**Quoted passage**.
*** Block opens ***

Acting Minister for Foreign Affairs

of the Republic of Albania


Republic of Albania

The Hague

2 November 1994

Reference :

No 2959/94/L

OSCE Ref. Com no. 35

Dear Mr Starova,

May I first of all express my great appreciation for the efforts your Government has undertaken both during my mission to Albania on 17 - 23 October and on earlier visits, to help me in my efforts to acquire a thorough knowledge of the minority problems in your country. President Berisha, Prime Minister Meksi and several other members of the Government as well as regional and local officials provided detailed information concerning policies vis-à-vis the Greek minority living in your country. We were completely free to speak with any member of that minority we wanted to meet, while all the conversations with non-official members of the minority community were held in private without any Government officials present. All the necessary assistance was provided to us regarding accommodation and transport.

As you know, I was accompanied on my mission by two outstanding experts on minority rights, Professor Asbjörn Eide, Director of the Norwegian Institute of Human Rights, Member Rapporteur of the UN Subcommission on Prevention of Discrimination and Protection of Minorities and Special Rapporteur of that Subcommission on Peaceful and Constructive Solutions of situations involving Minorities, and Sir John Thomson, former British Ambassador to the United Nations and Chairman of the London Minority Rights Group. They participated in all the meetings which I had during this mission and provided me with valuable comments and advice. The conclusions and recommendations contained in this letter reflect their views as well as mine.

*** Block closes ***

**Exercise 1**. Lay out the records as a numbered list, from their first line through the line containing "T industries.", with both ends included. Drop blank lines and leave the pictures out.

**Material for the task**.
*** Block opens ***

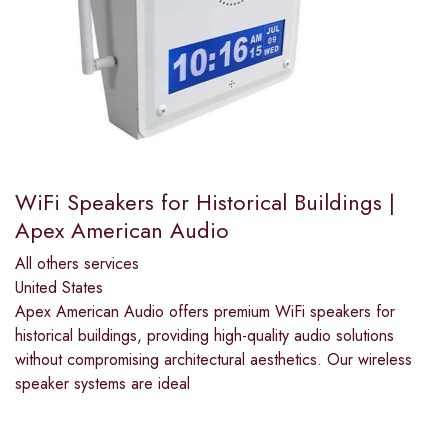
WiFi Speakers for Historical Buildings |
Apex American Audio
All others services
United States
Apex American Audio offers premium WiFi speakers for
historical buildings, providing high-quality audio solutions
without compromising architectural aesthetics. Our wireless
speaker systems are ideal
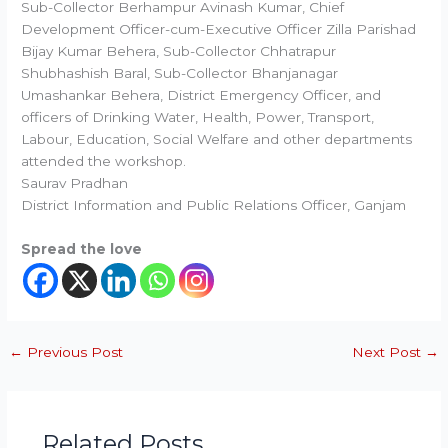
Sub-Collector Berhampur Avinash Kumar, Chief
Development Officer-cum-Executive Officer Zilla Parishad
Bijay Kumar Behera, Sub-Collector Chhatrapur
Shubhashish Baral, Sub-Collector Bhanjanagar
Umashankar Behera, District Emergency Officer, and
officers of Drinking Water, Health, Power, Transport,
Labour, Education, Social Welfare and other departments
attended the workshop.
Saurav Pradhan
District Information and Public Relations Officer, Ganjam
Spread the love
←
Previous Post
Next Post
→
Related Posts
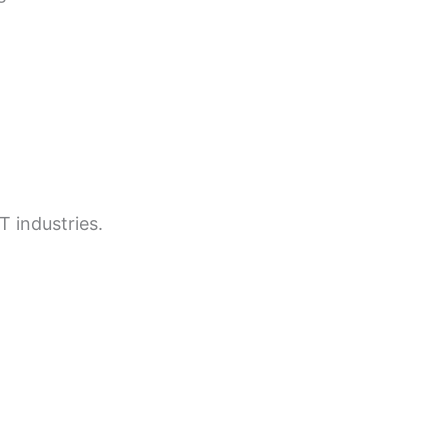
T industries.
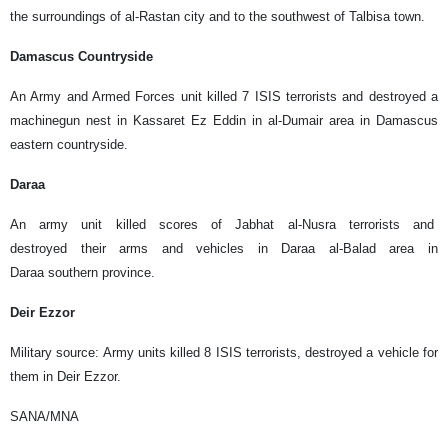
the surroundings of al-Rastan city and to the southwest of Talbisa town.
Damascus Countryside
An Army and Armed Forces unit killed 7 ISIS terrorists and destroyed a
machinegun nest in Kassaret Ez Eddin in al-Dumair area in Damascus
eastern countryside.
Daraa
An army unit killed scores of Jabhat al-Nusra terrorists and
destroyed their arms and vehicles in Daraa al-Balad area in
Daraa southern province.
Deir Ezzor
Military source: Army units killed 8 ISIS terrorists, destroyed a vehicle for
them in Deir Ezzor.
SANA/MNA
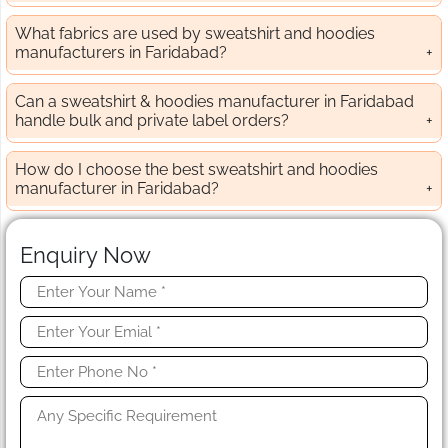
What fabrics are used by sweatshirt and hoodies
manufacturers in Faridabad?
Can a sweatshirt & hoodies manufacturer in Faridabad
handle bulk and private label orders?
How do I choose the best sweatshirt and hoodies
manufacturer in Faridabad?
Enquiry Now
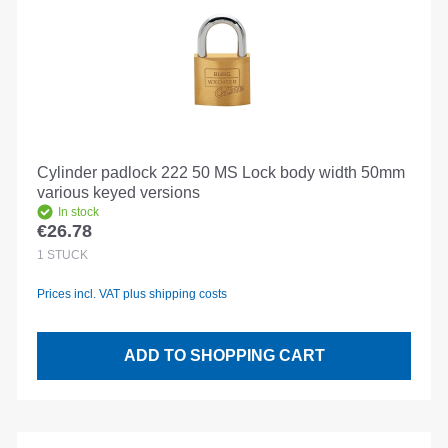
Cylinder padlock 222 50 MS Lock body width 50mm
various keyed versions
In stock
€26.78
Regular price:
1
STÜCK
Prices incl. VAT plus shipping costs
ADD TO SHOPPING CART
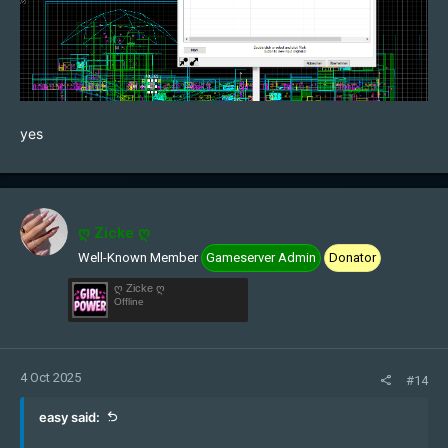
yes
ღ Zicke ღ
Well-Known Member
Gameserver Admin
Donator
ღ Zicke ღ
Offline
4 Oct 2025
#14
easy said:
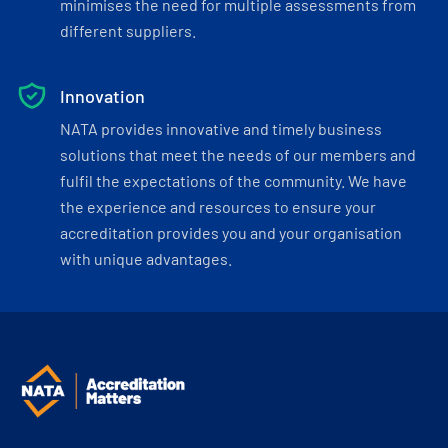
minimises the need for multiple assessments from
different suppliers.
Innovation
NATA provides innovative and timely business
solutions that meet the needs of our members and
fulfil the expectations of the community. We have
the experience and resources to ensure your
accreditation provides you and your organisation
with unique advantages.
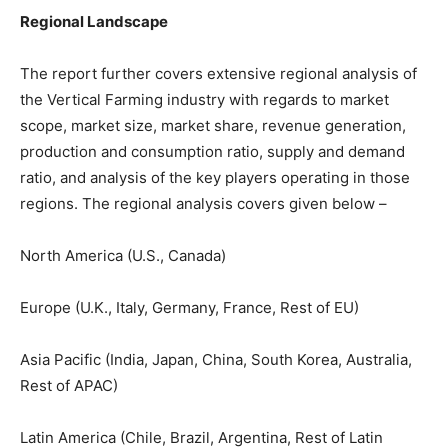
Regional Landscape
The report further covers extensive regional analysis of
the Vertical Farming industry with regards to market
scope, market size, market share, revenue generation,
production and consumption ratio, supply and demand
ratio, and analysis of the key players operating in those
regions. The regional analysis covers given below –
North America (U.S., Canada)
Europe (U.K., Italy, Germany, France, Rest of EU)
Asia Pacific (India, Japan, China, South Korea, Australia,
Rest of APAC)
Latin America (Chile, Brazil, Argentina, Rest of Latin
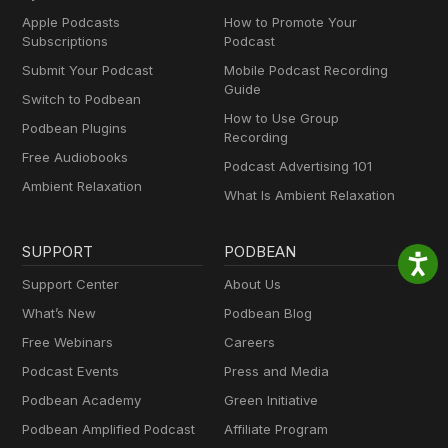
Apple Podcasts
How to Promote Your
Subscriptions
Podcast
Submit Your Podcast
Mobile Podcast Recording
Guide
Switch to Podbean
How to Use Group
Podbean Plugins
Recording
Free Audiobooks
Podcast Advertising 101
Ambient Relaxation
What Is Ambient Relaxation
SUPPORT
PODBEAN
Support Center
About Us
What’s New
Podbean Blog
Free Webinars
Careers
Podcast Events
Press and Media
Podbean Academy
Green Initiative
Podbean Amplified Podcast
Affiliate Program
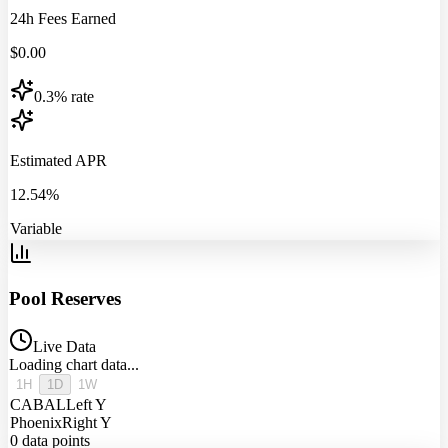
24h Fees Earned
$
0.00
0.3% rate
Estimated APR
12.54%
Variable
Pool Reserves
Live Data
Loading chart data...
1H
1D
1W
CABAL
Left Y
Phoenix
Right Y
0
data points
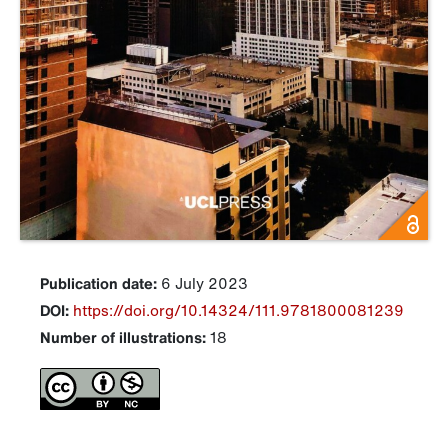
Publication date:
6 July 2023
DOI:
https://doi.org/10.14324/111.9781800081239
Number of illustrations:
18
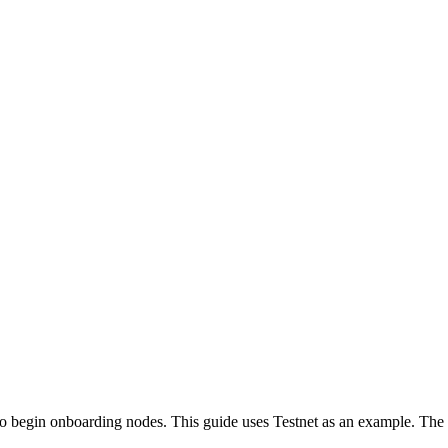
to begin onboarding nodes. This guide uses Testnet as an example. The 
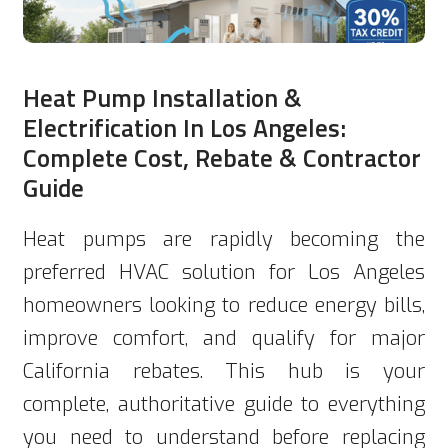
Heat Pump Installation &
Electrification In Los Angeles:
Complete Cost, Rebate & Contractor
Guide
Heat pumps are rapidly becoming the
preferred HVAC solution for Los Angeles
homeowners looking to reduce energy bills,
improve comfort, and qualify for major
California rebates. This hub is your
complete, authoritative guide to everything
you need to understand before replacing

*** Block closes ***

**Exercise 2**.
Answer these questions about the letter, one per line:
(a) What date does the letter bear?
(b) On what dates did the mission to Albania take place?
(c) What group did Sir John Thomson chair?

**Task result 1**.
1. WiFi Speakers for Historical Buildings |
2. Apex American Audio
3. All others services
4. United States
5. Apex American Audio offers premium WiFi speakers for
6. historical buildings, providing high-quality audio solutions
7. without compromising architectural aesthetics. Our wireless
8. speaker systems are ideal
9. Sub-Collector Berhampur Avinash Kumar, Chief
10. Development Officer-cum-Executive Officer Zilla Parishad
11. Bijay Kumar Behera, Sub-Collector Chhatrapur
12. Shubhashish Baral, Sub-Collector Bhanjanagar
13. Umashankar Behera, District Emergency Officer, and
14. officers of Drinking Water, Health, Power, Transport,
15. Labour, Education, Social Welfare and other departments
16. attended the workshop.
17. Saurav Pradhan
18. District Information and Public Relations Officer, Ganjam
19. Spread the love
20. ←
21. Previous Post
22. Next Post
23. →
24. Related Posts
25. T industries.

**Task result 2**.
(a) 2 November 1994
(b) 17 - 23 October
(c) The London Minority Rights Group